◆ **Excerpt provided**
++++

# slow cooking a 30 lbs inside round



## bruin (Sep 15, 2016)

I have not slow cooked one this large before can I get some help with temp and duration in a regular oven please  i have a probe but very important the meat is ready at a specific time


----------



## chefbillyb (Feb 8, 2009)

I cooked a lot  of these over the years. I used Top rounds on my buffets and for all my roast beef needs on the front line. As long as it's carved thin it's tender. The problem I had with a real large Top round was it took so darn long to cook. They were a PITA to have ready when need. The good thing was they hold well in the warmer. I know I cooked mine at 350 degrees in a convection oven. All that being said and because the roast will hold in a warmer cooking ahead is fine. In most all cases the top round comes with a fat cap that protects the meat from direct heat. I would also roast it on a rack so it doesn't over cook from the bottom up. Because you starting out with a big cold chunk of beef it's hard to put a time on it. I would put it in at a lower temp and adjust the temp along the way so as to assure the roast is done when needed.


----------



## chefbuba (Feb 17, 2010)

I have also cooked a lot if these, but always bought in the 20lb range, those took 2 1/2-3 hrs at 350 pulled at 120.


----------



## bruin (Sep 15, 2016)

Thanks guys but i am committed to the 225 to 235 temp range. Although i have surrendered and cut my 30 lbs into two. I am going to quickly sear all sides and set my probe for 135 to shut off. I am thinking 11 hours


----------

++++

◆ **Recorded data**
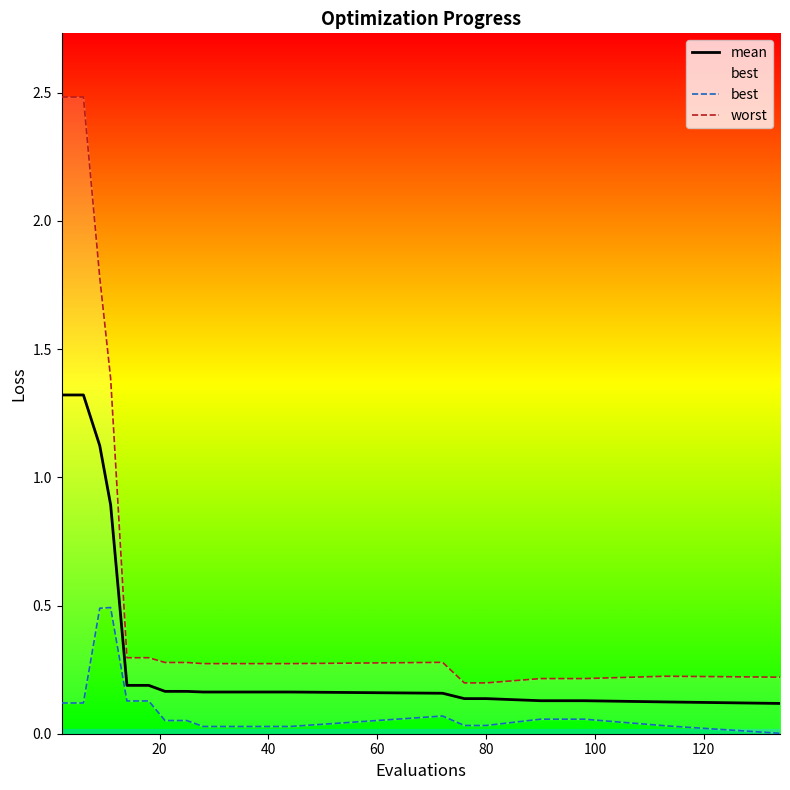

Which series has the largest total across all categories?

worst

++++

◆ **Exercises**
a. List each distinct username that posts in the forum thread on slow cooking a 30 lbs inside round.
b. Print the part of the forum thread on slow cooking a 30 lbs inside round starting with "I have not slow" and going on through "(Feb 8, 2009)".

◆ **Numbered responses**
a. bruin, chefbillyb, chefbuba

b.
I have not slow cooked one this large before can I get some help with temp and duration in a regular oven please  i have a probe but very important the meat is ready at a specific time


----------



## chefbillyb (Feb 8, 2009)